Wagner, answering questions from reporters in Ottawa in an end-of-session news conference, declined to comment directly on a political decision made by an elected official. But he stressed the importance of governments adequately funding programs to ensure access to legal representation for the most vulnerable people.
"I think legal aid is essential to the justice system, to make sure that the justice system is strong and fair," he said. "It's also a smart investment."
Wagner said research in the U.S., U.K. and Australia has shown a 6 to 1 return for governments from every dollar spent on legal aid.
A report from the Canadian Bar Association in 2016 said no such Canadian study exists, but pointed to other international research that found every $1 investment in legal aid leads to $6 in savings on public spending for such things as income supports and shelters, through the speedy resolution of legal disputes.
Wagner said the justice system has been underfunded for 40 years and the 2016 Jordan decision was a "big alarm" for governments to invest more heavily in the system.
Time caps for trials
The landmark Jordan ruling imposed an 18-month timeline for a case to be wrapped up in lower court, and a 30 month timeline for a Superior Court case.
The ceilings were established by the Supreme Court to uphold an accused person's charter right to a timely trial, as clogged courts struggle with chronic delays.
In his opening remarks Thursday, Wagner called on all actors in the legal profession to take more "real, tangible steps" and urged governments to spend the money to ensure the justice system works for all Canadians.
"We should strive for adequate justice for all, not perfect justice for an exceptional few," he said. "So instead of access to justice, these days I'm thinking more in terms of action for justice.
"By that I mean real, tangible steps, and funding, to make justice happen. Access, real access, depends on action and the funds to pursue that action."
Carissima Mathen, a law professor at the University of Ottawa, said government funding for legal aid not only helps marginalized and poor people access justice, it also leads to less waste of court time. When people are forced to represent themselves because they can't afford a lawyer, she said, it slows the process down and clogs the docket.

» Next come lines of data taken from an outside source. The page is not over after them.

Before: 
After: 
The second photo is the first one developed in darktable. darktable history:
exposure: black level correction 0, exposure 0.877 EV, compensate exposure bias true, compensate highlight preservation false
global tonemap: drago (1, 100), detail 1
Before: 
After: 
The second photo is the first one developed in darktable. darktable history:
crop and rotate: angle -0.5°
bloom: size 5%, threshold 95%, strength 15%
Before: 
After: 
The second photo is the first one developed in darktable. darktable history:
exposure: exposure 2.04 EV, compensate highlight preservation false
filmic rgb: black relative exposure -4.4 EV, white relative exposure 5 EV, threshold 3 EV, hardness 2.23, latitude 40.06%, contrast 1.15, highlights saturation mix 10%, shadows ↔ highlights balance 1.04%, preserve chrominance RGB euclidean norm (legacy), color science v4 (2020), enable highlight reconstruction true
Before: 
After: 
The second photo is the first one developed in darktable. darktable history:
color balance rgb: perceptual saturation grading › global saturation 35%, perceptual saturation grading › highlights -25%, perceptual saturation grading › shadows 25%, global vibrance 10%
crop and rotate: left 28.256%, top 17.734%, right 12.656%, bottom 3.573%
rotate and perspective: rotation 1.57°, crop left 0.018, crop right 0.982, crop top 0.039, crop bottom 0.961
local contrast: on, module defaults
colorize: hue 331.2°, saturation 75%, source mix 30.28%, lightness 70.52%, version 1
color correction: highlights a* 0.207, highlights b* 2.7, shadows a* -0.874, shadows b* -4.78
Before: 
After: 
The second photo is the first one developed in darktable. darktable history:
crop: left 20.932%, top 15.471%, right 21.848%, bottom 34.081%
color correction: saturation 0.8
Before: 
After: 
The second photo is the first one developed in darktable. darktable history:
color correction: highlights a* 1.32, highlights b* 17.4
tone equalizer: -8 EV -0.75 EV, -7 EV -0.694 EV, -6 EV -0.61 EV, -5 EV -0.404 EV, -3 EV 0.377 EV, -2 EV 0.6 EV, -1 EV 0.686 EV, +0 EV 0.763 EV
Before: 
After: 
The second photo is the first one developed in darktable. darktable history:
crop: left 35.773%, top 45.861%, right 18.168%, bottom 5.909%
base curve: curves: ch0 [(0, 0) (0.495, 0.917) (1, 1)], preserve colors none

'Access to justice is for everyone'
"It's really important for the state in certain kinds of cases to ensure that people have access to legal services at a reasonable cost," she said.
"Criminal law is the most obvious example because your liberty is at stake, but there are other areas of law too, such as family law, areas where people are very vulnerable."
In a statement to CBC, Legal Aid Ontario said it agrees with Wagner that the aid program is a vital part of the justice system.
"Access to justice is for everyone, and that's why offering legal services to low-income Ontarians is at the centre of our work," it says.
During the news conference, Wagner outlined some of the steps the Supreme Court is taking to make it more accessible to Canadians.
Last year, the high court began releasing summaries of judgments in plain language to make them more easily understood by Canadians. This fall, justices will take the court on the road, travelling to Winnipeg in September to hear two separate cases.
Wagner also spoke about retired Justice Clément Gascon, who revealed in a statement issued after he was reported missing by Ottawa police that he'd fought a long battle with depression and anxiety.
The chief justice said it was a difficult period for the court, but the incident helped break down the stigma long associated with mental illness.
"I've always supported him and I'm tremendously proud of the way in which he revealed what was happening to him. The time when we could no longer talk about things is gone, is over," he said.